Natural Questions: A Benchmark for Question Answering Research. Tom Kwiatkowski et al, TACL 2019. 307,373 training examples with single annotations; 7,830 development examples with 5-way annotations and 7,842 test examples with 5-way annotations. Questions are real anonymized, aggregated queries issued to the Google search engine. Each question is paired with an entire Wikipedia page.
TruthfulQA: Measuring How Models Mimic Human Falsehoods. Stephanie Lin et al, ACL 2022. 817 questions spanning 38 categories. Question and answers are hand-written by human annotators and designed to elicit imitative falsehoods.
In the following, we report cases where an open-source LLM (e.g., Llama-2) outperforms an OpenAI, paying LLM (e.g., ChatGPT). To maintain conciseness, we follow the following reporting guidelines:
-Only report the highest performing version of the open-source LLM.
-Only report the highest performing version of the OpenAI model which is outperformed by the open-source LLM.
-Average results over all datasets where the open-source LLM is better than the OpenAI LLM. This implies excluding reported results on datasets where the proposed LLM underperforms all OpenAI LLMs.
We refer the reader to the respective papers for more details.
We split LLMs depending on the type of training performed:
-Pre-training refers to LLMs pre-trained from scratch.
-Continual pre-training refers to LLMs initialized from an already pre-trained LLM (e.g, Llama-2) and then undergoing another phase of pre-training.

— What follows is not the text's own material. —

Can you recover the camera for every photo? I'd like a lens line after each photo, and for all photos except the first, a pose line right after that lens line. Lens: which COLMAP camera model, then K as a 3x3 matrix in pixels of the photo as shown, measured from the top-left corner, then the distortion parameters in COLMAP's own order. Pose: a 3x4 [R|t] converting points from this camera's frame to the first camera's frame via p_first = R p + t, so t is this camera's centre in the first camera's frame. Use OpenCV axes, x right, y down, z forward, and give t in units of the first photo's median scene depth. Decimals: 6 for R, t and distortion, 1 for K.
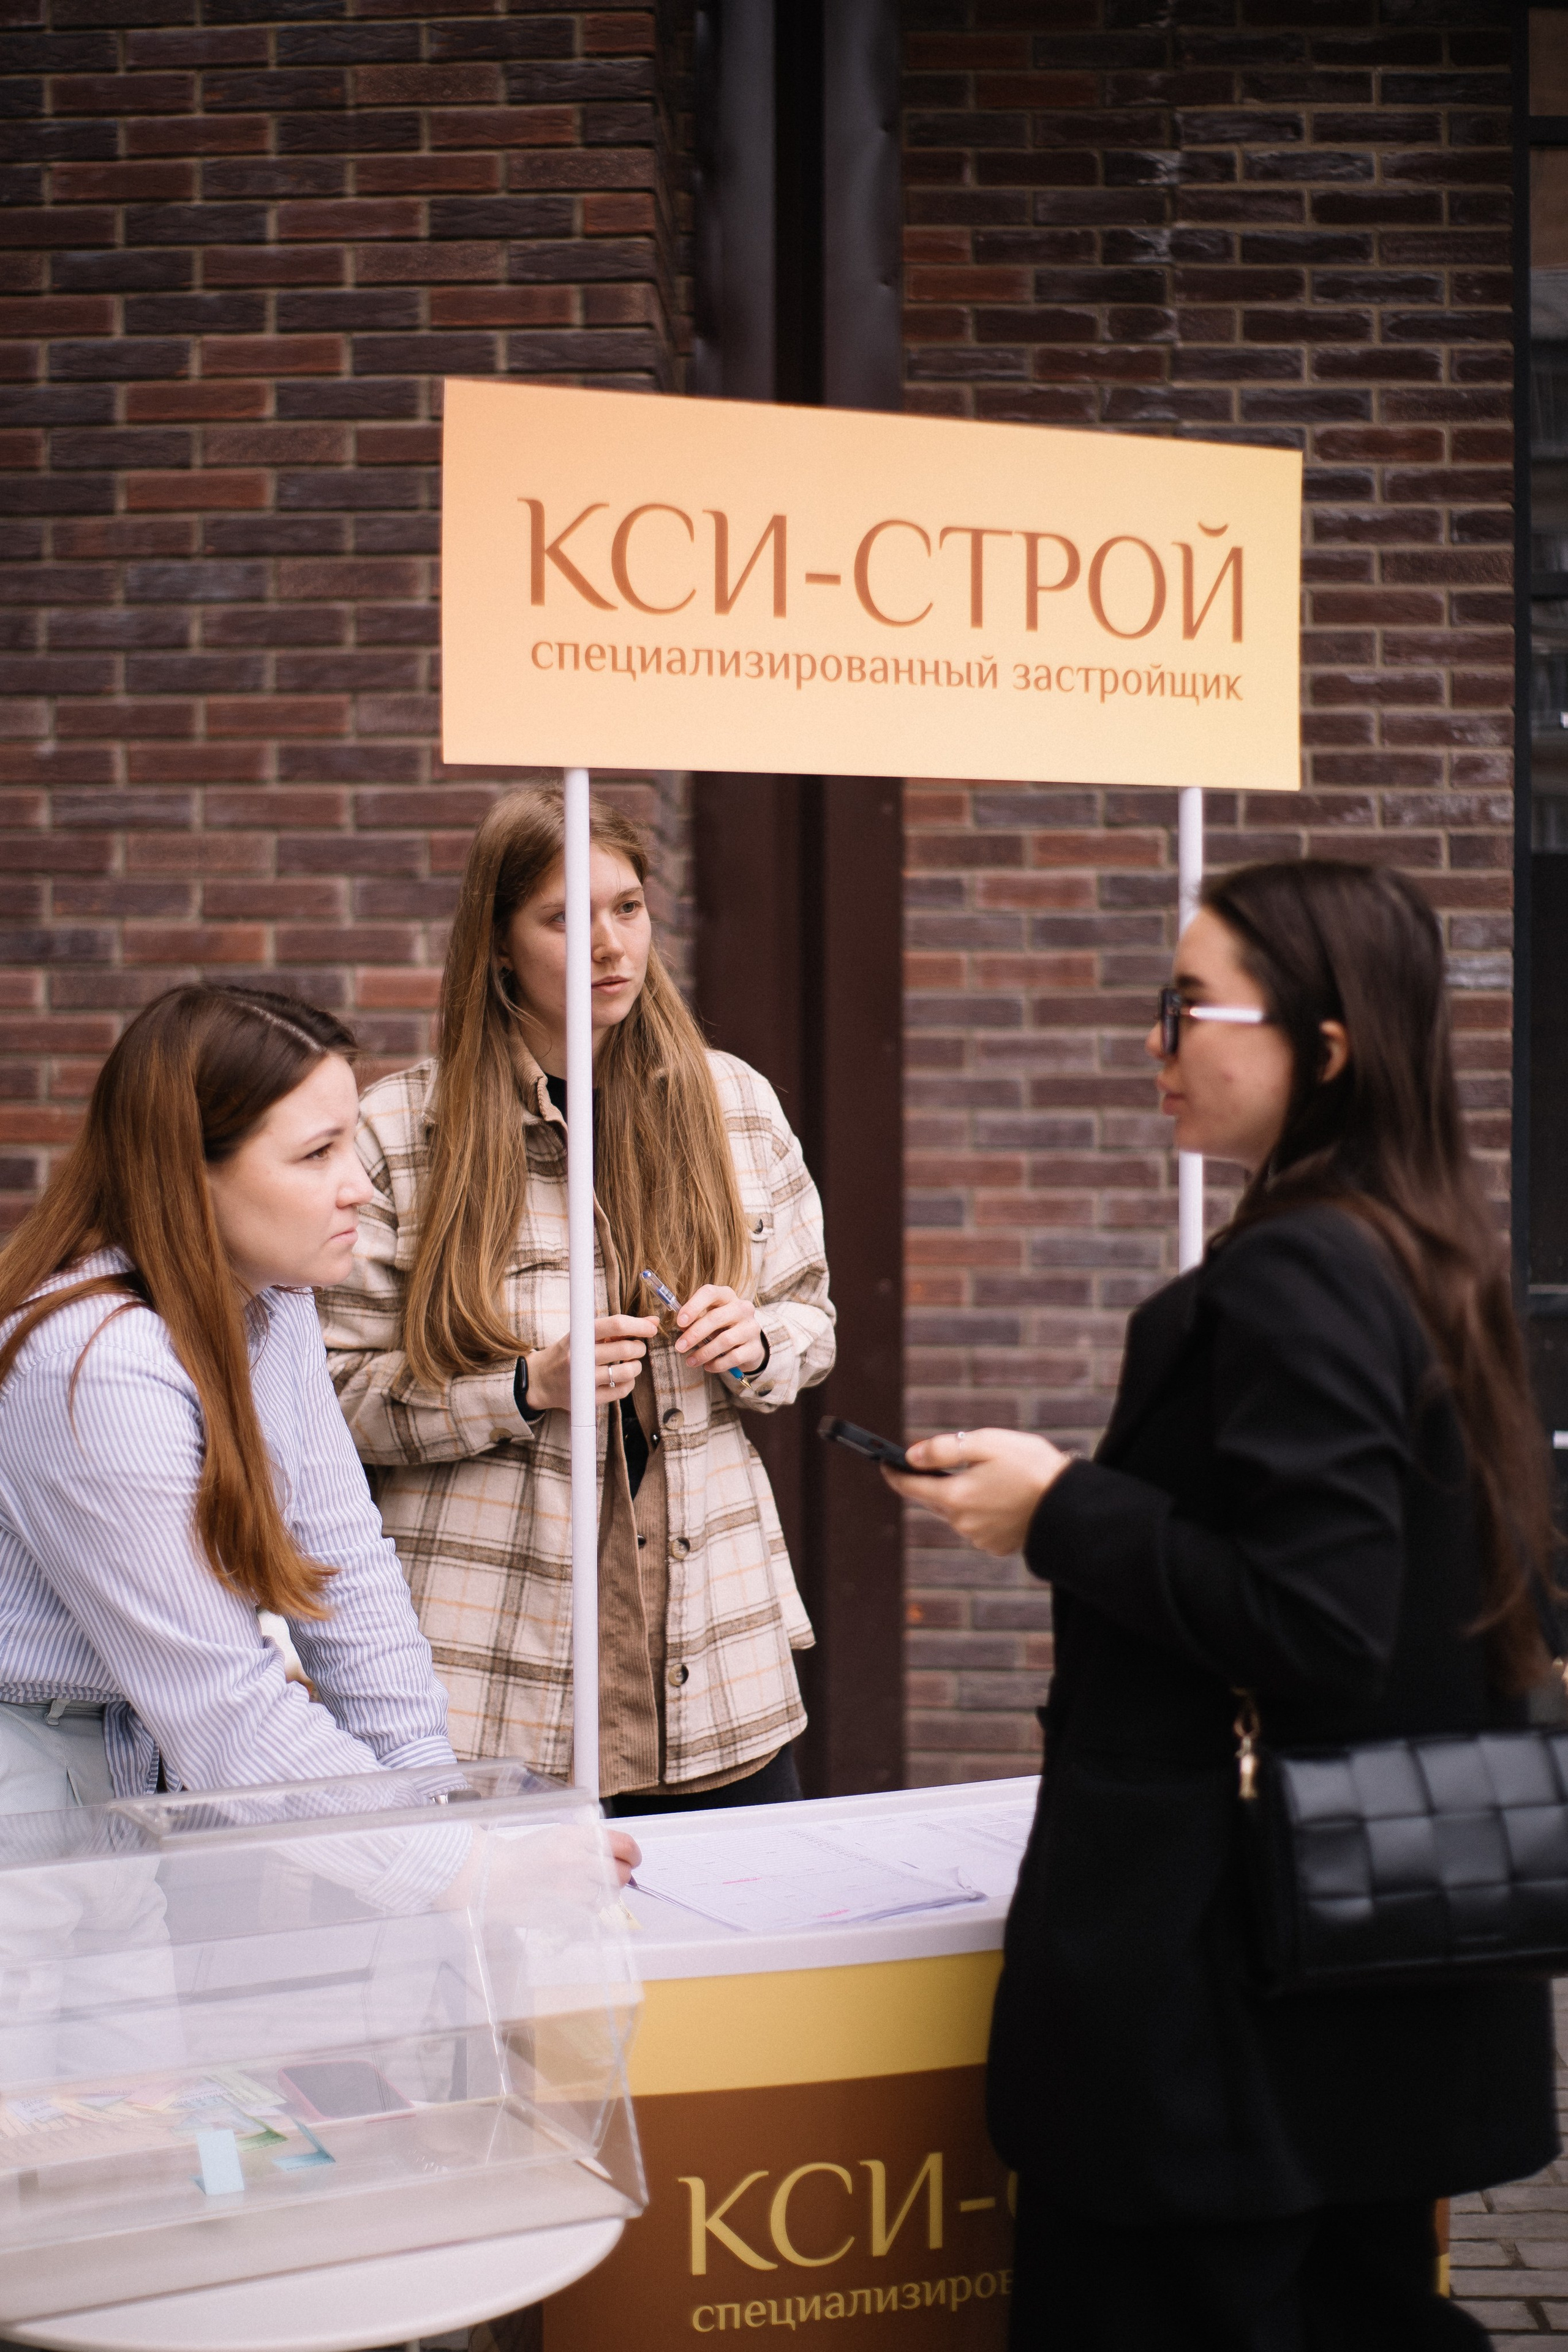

-Instruction tuning are LLMs trained with supervised fine-tuning on instruction tuning datasets or standard downstream tasks datasets.
-Inference designates proposed techniques which drive LLM performance while not changing the model weights.
Note that a proposed LLM may fall into several of the above 4 categories. In that case, we place it into the most computationally intensive category: for instance, a paper proposing both to continue pre-training Llama-2 and to fine-tune on a new, instruction-tuning dataset will land in the Continual pre-training category.